Assignment:
The records need to be set down again exactly as they appear.

Data extracts:

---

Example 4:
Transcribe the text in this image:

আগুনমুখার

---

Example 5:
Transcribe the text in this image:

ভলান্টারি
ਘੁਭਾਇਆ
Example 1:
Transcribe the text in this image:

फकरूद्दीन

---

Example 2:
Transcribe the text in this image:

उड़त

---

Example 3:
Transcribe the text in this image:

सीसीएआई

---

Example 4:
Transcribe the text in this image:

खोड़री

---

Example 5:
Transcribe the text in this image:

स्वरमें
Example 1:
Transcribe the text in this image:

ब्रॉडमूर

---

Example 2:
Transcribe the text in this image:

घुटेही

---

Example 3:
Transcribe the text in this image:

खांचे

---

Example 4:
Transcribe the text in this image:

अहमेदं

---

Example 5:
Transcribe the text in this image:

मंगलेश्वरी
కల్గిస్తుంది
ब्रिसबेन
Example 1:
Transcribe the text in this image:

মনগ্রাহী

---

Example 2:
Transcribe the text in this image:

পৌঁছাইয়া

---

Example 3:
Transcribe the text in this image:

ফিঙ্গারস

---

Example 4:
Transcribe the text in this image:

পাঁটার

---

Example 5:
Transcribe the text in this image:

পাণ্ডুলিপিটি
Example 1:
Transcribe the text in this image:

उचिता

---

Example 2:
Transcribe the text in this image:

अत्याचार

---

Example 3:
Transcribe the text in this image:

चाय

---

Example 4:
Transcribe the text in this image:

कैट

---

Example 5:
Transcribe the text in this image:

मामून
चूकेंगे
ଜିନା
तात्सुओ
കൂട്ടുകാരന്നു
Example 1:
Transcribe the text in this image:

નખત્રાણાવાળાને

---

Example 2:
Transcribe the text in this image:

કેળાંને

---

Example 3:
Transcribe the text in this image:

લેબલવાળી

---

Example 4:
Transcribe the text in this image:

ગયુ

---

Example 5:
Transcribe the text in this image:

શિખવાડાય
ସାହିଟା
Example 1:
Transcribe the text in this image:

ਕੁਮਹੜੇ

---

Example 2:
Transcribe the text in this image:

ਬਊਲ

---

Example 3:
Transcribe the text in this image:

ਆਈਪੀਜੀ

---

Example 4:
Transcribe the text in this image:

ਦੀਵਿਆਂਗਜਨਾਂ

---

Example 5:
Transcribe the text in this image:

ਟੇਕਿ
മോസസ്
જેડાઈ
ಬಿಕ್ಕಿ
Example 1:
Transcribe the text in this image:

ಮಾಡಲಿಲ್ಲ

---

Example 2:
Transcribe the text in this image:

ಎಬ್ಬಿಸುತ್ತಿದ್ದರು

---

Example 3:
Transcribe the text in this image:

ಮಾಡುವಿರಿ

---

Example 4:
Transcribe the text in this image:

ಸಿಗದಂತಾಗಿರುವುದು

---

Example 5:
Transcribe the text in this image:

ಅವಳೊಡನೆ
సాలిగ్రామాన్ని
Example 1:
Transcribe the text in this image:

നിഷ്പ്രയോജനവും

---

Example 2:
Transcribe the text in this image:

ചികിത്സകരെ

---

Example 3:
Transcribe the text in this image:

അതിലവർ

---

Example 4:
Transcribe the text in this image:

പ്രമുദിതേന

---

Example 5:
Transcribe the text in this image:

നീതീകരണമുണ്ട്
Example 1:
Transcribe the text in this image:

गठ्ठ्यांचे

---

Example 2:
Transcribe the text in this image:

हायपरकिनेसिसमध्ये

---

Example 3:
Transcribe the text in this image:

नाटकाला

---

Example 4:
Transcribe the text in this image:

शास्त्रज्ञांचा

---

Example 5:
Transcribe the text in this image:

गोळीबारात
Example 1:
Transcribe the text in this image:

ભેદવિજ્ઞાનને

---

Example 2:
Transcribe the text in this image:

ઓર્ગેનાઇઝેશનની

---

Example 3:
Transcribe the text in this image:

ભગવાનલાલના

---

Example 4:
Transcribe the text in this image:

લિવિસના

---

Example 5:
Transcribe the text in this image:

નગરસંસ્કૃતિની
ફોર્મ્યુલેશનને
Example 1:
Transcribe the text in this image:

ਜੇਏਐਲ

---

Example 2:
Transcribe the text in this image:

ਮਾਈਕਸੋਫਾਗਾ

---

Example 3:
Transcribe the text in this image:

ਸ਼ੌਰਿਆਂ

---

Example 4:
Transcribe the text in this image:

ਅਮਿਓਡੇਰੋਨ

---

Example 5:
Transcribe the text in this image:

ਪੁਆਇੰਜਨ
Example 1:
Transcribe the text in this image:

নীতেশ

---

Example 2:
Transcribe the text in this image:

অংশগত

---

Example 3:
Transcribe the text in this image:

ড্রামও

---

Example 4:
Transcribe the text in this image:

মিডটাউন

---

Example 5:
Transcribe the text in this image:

Written solution:
---

Example 4:
Transcribe the text in this image:

আগুনমুখার

---

Example 5:
Transcribe the text in this image:

ভলান্টারি
ਘੁਭਾਇਆ
Example 1:
Transcribe the text in this image:

फकरूद्दीन

---

Example 2:
Transcribe the text in this image:

उड़त

---

Example 3:
Transcribe the text in this image:

सीसीएआई

---

Example 4:
Transcribe the text in this image:

खोड़री

---

Example 5:
Transcribe the text in this image:

स्वरमें
Example 1:
Transcribe the text in this image:

ब्रॉडमूर

---

Example 2:
Transcribe the text in this image:

घुटेही

---

Example 3:
Transcribe the text in this image:

खांचे

---

Example 4:
Transcribe the text in this image:

अहमेदं

---

Example 5:
Transcribe the text in this image:

मंगलेश्वरी
కల్గిస్తుంది
ब्रिसबेन
Example 1:
Transcribe the text in this image:

মনগ্রাহী

---

Example 2:
Transcribe the text in this image:

পৌঁছাইয়া

---

Example 3:
Transcribe the text in this image:

ফিঙ্গারস

---

Example 4:
Transcribe the text in this image:

পাঁটার

---

Example 5:
Transcribe the text in this image:

পাণ্ডুলিপিটি
Example 1:
Transcribe the text in this image:

उचिता

---

Example 2:
Transcribe the text in this image:

अत्याचार

---

Example 3:
Transcribe the text in this image:

चाय

---

Example 4:
Transcribe the text in this image:

कैट

---

Example 5:
Transcribe the text in this image:

मामून
चूकेंगे
ଜିନା
तात्सुओ
കൂട്ടുകാരന്നു
Example 1:
Transcribe the text in this image:

નખત્રાણાવાળાને

---

Example 2:
Transcribe the text in this image:

કેળાંને

---

Example 3:
Transcribe the text in this image:

લેબલવાળી

---

Example 4:
Transcribe the text in this image:

ગયુ

---

Example 5:
Transcribe the text in this image:

શિખવાડાય
ସାହିଟା
Example 1:
Transcribe the text in this image:

ਕੁਮਹੜੇ

---

Example 2:
Transcribe the text in this image:

ਬਊਲ

---

Example 3:
Transcribe the text in this image:

ਆਈਪੀਜੀ

---

Example 4:
Transcribe the text in this image:

ਦੀਵਿਆਂਗਜਨਾਂ

---

Example 5:
Transcribe the text in this image:

ਟੇਕਿ
മോസസ്
જેડાઈ
ಬಿಕ್ಕಿ
Example 1:
Transcribe the text in this image:

ಮಾಡಲಿಲ್ಲ

---

Example 2:
Transcribe the text in this image:

ಎಬ್ಬಿಸುತ್ತಿದ್ದರು

---

Example 3:
Transcribe the text in this image:

ಮಾಡುವಿರಿ

---

Example 4:
Transcribe the text in this image:

ಸಿಗದಂತಾಗಿರುವುದು

---

Example 5:
Transcribe the text in this image:

ಅವಳೊಡನೆ
సాలిగ్రామాన్ని
Example 1:
Transcribe the text in this image:

നിഷ്പ്രയോജനവും

---

Example 2:
Transcribe the text in this image:

ചികിത്സകരെ

---

Example 3:
Transcribe the text in this image:

അതിലവർ

---

Example 4:
Transcribe the text in this image:

പ്രമുദിതേന

---

Example 5:
Transcribe the text in this image:

നീതീകരണമുണ്ട്
Example 1:
Transcribe the text in this image:

गठ्ठ्यांचे

---

Example 2:
Transcribe the text in this image:

हायपरकिनेसिसमध्ये

---

Example 3:
Transcribe the text in this image:

नाटकाला

---

Example 4:
Transcribe the text in this image:

शास्त्रज्ञांचा

---

Example 5:
Transcribe the text in this image:

गोळीबारात
Example 1:
Transcribe the text in this image:

ભેદવિજ્ઞાનને

---

Example 2:
Transcribe the text in this image:

ઓર્ગેનાઇઝેશનની

---

Example 3:
Transcribe the text in this image:

ભગવાનલાલના

---

Example 4:
Transcribe the text in this image:

લિવિસના

---

Example 5:
Transcribe the text in this image:

નગરસંસ્કૃતિની
ફોર્મ્યુલેશનને
Example 1:
Transcribe the text in this image:

ਜੇਏਐਲ

---

Example 2:
Transcribe the text in this image:

ਮਾਈਕਸੋਫਾਗਾ

---

Example 3:
Transcribe the text in this image:

ਸ਼ੌਰਿਆਂ

---

Example 4:
Transcribe the text in this image:

ਅਮਿਓਡੇਰੋਨ

---

Example 5:
Transcribe the text in this image:

ਪੁਆਇੰਜਨ
Example 1:
Transcribe the text in this image:

নীতেশ

---

Example 2:
Transcribe the text in this image:

অংশগত

---

Example 3:
Transcribe the text in this image:

ড্রামও

---

Example 4:
Transcribe the text in this image:

মিডটাউন

---

Example 5:
Transcribe the text in this image:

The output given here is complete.